[Task material Boundary: Start]
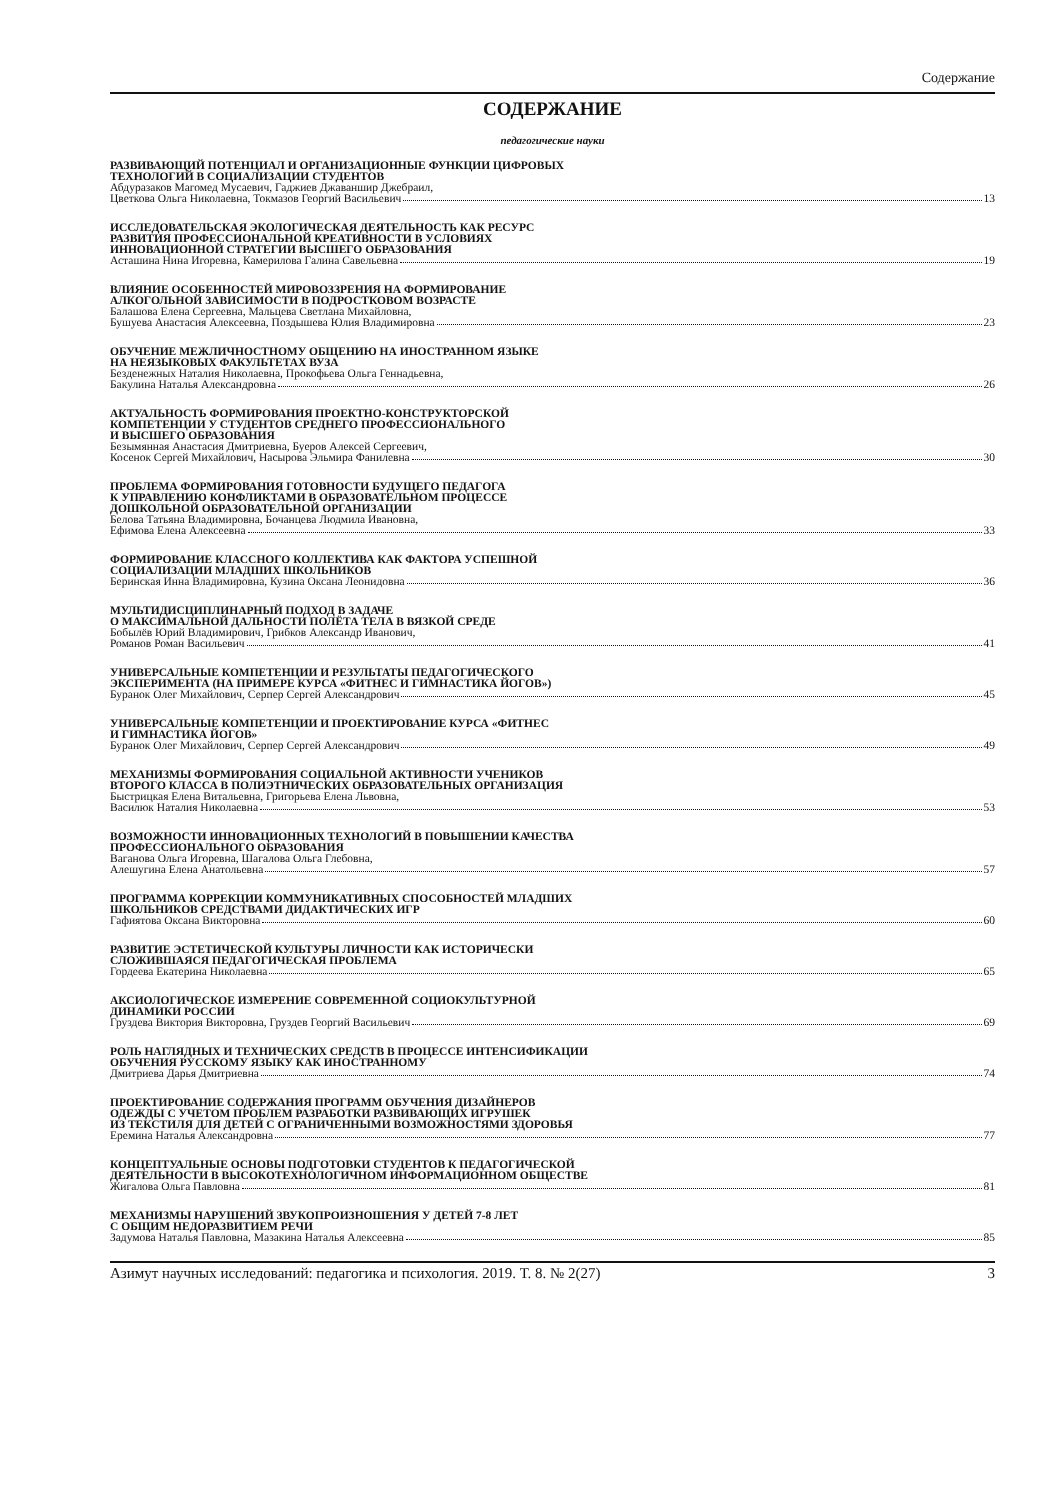Содержание
СОДЕРЖАНИЕ
педагогические науки
РАЗВИВАЮЩИЙ ПОТЕНЦИАЛ И ОРГАНИЗАЦИОННЫЕ ФУНКЦИИ ЦИФРОВЫХ
ТЕХНОЛОГИЙ В СОЦИАЛИЗАЦИИ СТУДЕНТОВ
Абдуразаков Магомед Мусаевич, Гаджиев Джаваншир Джебраил,
Цветкова Ольга Николаевна, Токмазов Георгий Васильевич 13
ИССЛЕДОВАТЕЛЬСКАЯ ЭКОЛОГИЧЕСКАЯ ДЕЯТЕЛЬНОСТЬ КАК РЕСУРС
РАЗВИТИЯ ПРОФЕССИОНАЛЬНОЙ КРЕАТИВНОСТИ В УСЛОВИЯХ
ИННОВАЦИОННОЙ СТРАТЕГИИ ВЫСШЕГО ОБРАЗОВАНИЯ
Асташина Нина Игоревна, Камерилова Галина Савельевна 19
ВЛИЯНИЕ ОСОБЕННОСТЕЙ МИРОВОЗЗРЕНИЯ НА ФОРМИРОВАНИЕ
АЛКОГОЛЬНОЙ ЗАВИСИМОСТИ В ПОДРОСТКОВОМ ВОЗРАСТЕ
Балашова Елена Сергеевна, Мальцева Светлана Михайловна,
Бушуева Анастасия Алексеевна, Поздышева Юлия Владимировна 23
ОБУЧЕНИЕ МЕЖЛИЧНОСТНОМУ ОБЩЕНИЮ НА ИНОСТРАННОМ ЯЗЫКЕ
НА НЕЯЗЫКОВЫХ ФАКУЛЬТЕТАХ ВУЗА
Безденежных Наталия Николаевна, Прокофьева Ольга Геннадьевна,
Бакулина Наталья Александровна 26
АКТУАЛЬНОСТЬ ФОРМИРОВАНИЯ ПРОЕКТНО-КОНСТРУКТОРСКОЙ
КОМПЕТЕНЦИИ У СТУДЕНТОВ СРЕДНЕГО ПРОФЕССИОНАЛЬНОГО
И ВЫСШЕГО ОБРАЗОВАНИЯ
Безымянная Анастасия Дмитриевна, Буеров Алексей Сергеевич,
Косенок Сергей Михайлович, Насырова Эльмира Фанилевна 30
ПРОБЛЕМА ФОРМИРОВАНИЯ ГОТОВНОСТИ БУДУЩЕГО ПЕДАГОГА
К УПРАВЛЕНИЮ КОНФЛИКТАМИ В ОБРАЗОВАТЕЛЬНОМ ПРОЦЕССЕ
ДОШКОЛЬНОЙ ОБРАЗОВАТЕЛЬНОЙ ОРГАНИЗАЦИИ
Белова Татьяна Владимировна, Бочанцева Людмила Ивановна,
Ефимова Елена Алексеевна 33
ФОРМИРОВАНИЕ КЛАССНОГО КОЛЛЕКТИВА КАК ФАКТОРА УСПЕШНОЙ
СОЦИАЛИЗАЦИИ МЛАДШИХ ШКОЛЬНИКОВ
Беринская Инна Владимировна, Кузина Оксана Леонидовна 36
МУЛЬТИДИСЦИПЛИНАРНЫЙ ПОДХОД В ЗАДАЧЕ
О МАКСИМАЛЬНОЙ ДАЛЬНОСТИ ПОЛЁТА ТЕЛА В ВЯЗКОЙ СРЕДЕ
Бобылёв Юрий Владимирович, Грибков Александр Иванович,
Романов Роман Васильевич 41
УНИВЕРСАЛЬНЫЕ КОМПЕТЕНЦИИ И РЕЗУЛЬТАТЫ ПЕДАГОГИЧЕСКОГО
ЭКСПЕРИМЕНТА (НА ПРИМЕРЕ КУРСА «ФИТНЕС И ГИМНАСТИКА ЙОГОВ»)
Буранок Олег Михайлович, Серпер Сергей Александрович 45
УНИВЕРСАЛЬНЫЕ КОМПЕТЕНЦИИ И ПРОЕКТИРОВАНИЕ КУРСА «ФИТНЕС
И ГИМНАСТИКА ЙОГОВ»
Буранок Олег Михайлович, Серпер Сергей Александрович 49
МЕХАНИЗМЫ ФОРМИРОВАНИЯ СОЦИАЛЬНОЙ АКТИВНОСТИ УЧЕНИКОВ
ВТОРОГО КЛАССА В ПОЛИЭТНИЧЕСКИХ ОБРАЗОВАТЕЛЬНЫХ ОРГАНИЗАЦИЯ
Быстрицкая Елена Витальевна, Григорьева Елена Львовна,
Василюк Наталия Николаевна 53
ВОЗМОЖНОСТИ ИННОВАЦИОННЫХ ТЕХНОЛОГИЙ В ПОВЫШЕНИИ КАЧЕСТВА
ПРОФЕССИОНАЛЬНОГО ОБРАЗОВАНИЯ
Ваганова Ольга Игоревна, Шагалова Ольга Глебовна,
Алешугина Елена Анатольевна 57
ПРОГРАММА КОРРЕКЦИИ КОММУНИКАТИВНЫХ СПОСОБНОСТЕЙ МЛАДШИХ
ШКОЛЬНИКОВ СРЕДСТВАМИ ДИДАКТИЧЕСКИХ ИГР
Гафиятова Оксана Викторовна 60
РАЗВИТИЕ ЭСТЕТИЧЕСКОЙ КУЛЬТУРЫ ЛИЧНОСТИ КАК ИСТОРИЧЕСКИ
СЛОЖИВШАЯСЯ ПЕДАГОГИЧЕСКАЯ ПРОБЛЕМА
Гордеева Екатерина Николаевна 65
АКСИОЛОГИЧЕСКОЕ ИЗМЕРЕНИЕ СОВРЕМЕННОЙ СОЦИОКУЛЬТУРНОЙ
ДИНАМИКИ РОССИИ
Груздева Виктория Викторовна, Груздев Георгий Васильевич 69
РОЛЬ НАГЛЯДНЫХ И ТЕХНИЧЕСКИХ СРЕДСТВ В ПРОЦЕССЕ ИНТЕНСИФИКАЦИИ
ОБУЧЕНИЯ РУССКОМУ ЯЗЫКУ КАК ИНОСТРАННОМУ
Дмитриева Дарья Дмитриевна 74
ПРОЕКТИРОВАНИЕ СОДЕРЖАНИЯ ПРОГРАММ ОБУЧЕНИЯ ДИЗАЙНЕРОВ
ОДЕЖДЫ С УЧЕТОМ ПРОБЛЕМ РАЗРАБОТКИ РАЗВИВАЮЩИХ ИГРУШЕК
ИЗ ТЕКСТИЛЯ ДЛЯ ДЕТЕЙ С ОГРАНИЧЕННЫМИ ВОЗМОЖНОСТЯМИ ЗДОРОВЬЯ
Еремина Наталья Александровна 77
КОНЦЕПТУАЛЬНЫЕ ОСНОВЫ ПОДГОТОВКИ СТУДЕНТОВ К ПЕДАГОГИЧЕСКОЙ
ДЕЯТЕЛЬНОСТИ В ВЫСОКОТЕХНОЛОГИЧНОМ ИНФОРМАЦИОННОМ ОБЩЕСТВЕ
Жигалова Ольга Павловна 81
МЕХАНИЗМЫ НАРУШЕНИЙ ЗВУКОПРОИЗНОШЕНИЯ У ДЕТЕЙ 7-8 ЛЕТ
С ОБЩИМ НЕДОРАЗВИТИЕМ РЕЧИ
Задумова Наталья Павловна, Мазакина Наталья Алексеевна 85
Азимут научных исследований: педагогика и психология. 2019. Т. 8. № 2(27) 3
[Task material Boundary: End]
Which lines of the records above contain the word "МЛАДШИХ"? Report each one.

СОЦИАЛИЗАЦИИ МЛАДШИХ ШКОЛЬНИКОВ
ПРОГРАММА КОРРЕКЦИИ КОММУНИКАТИВНЫХ СПОСОБНОСТЕЙ МЛАДШИХ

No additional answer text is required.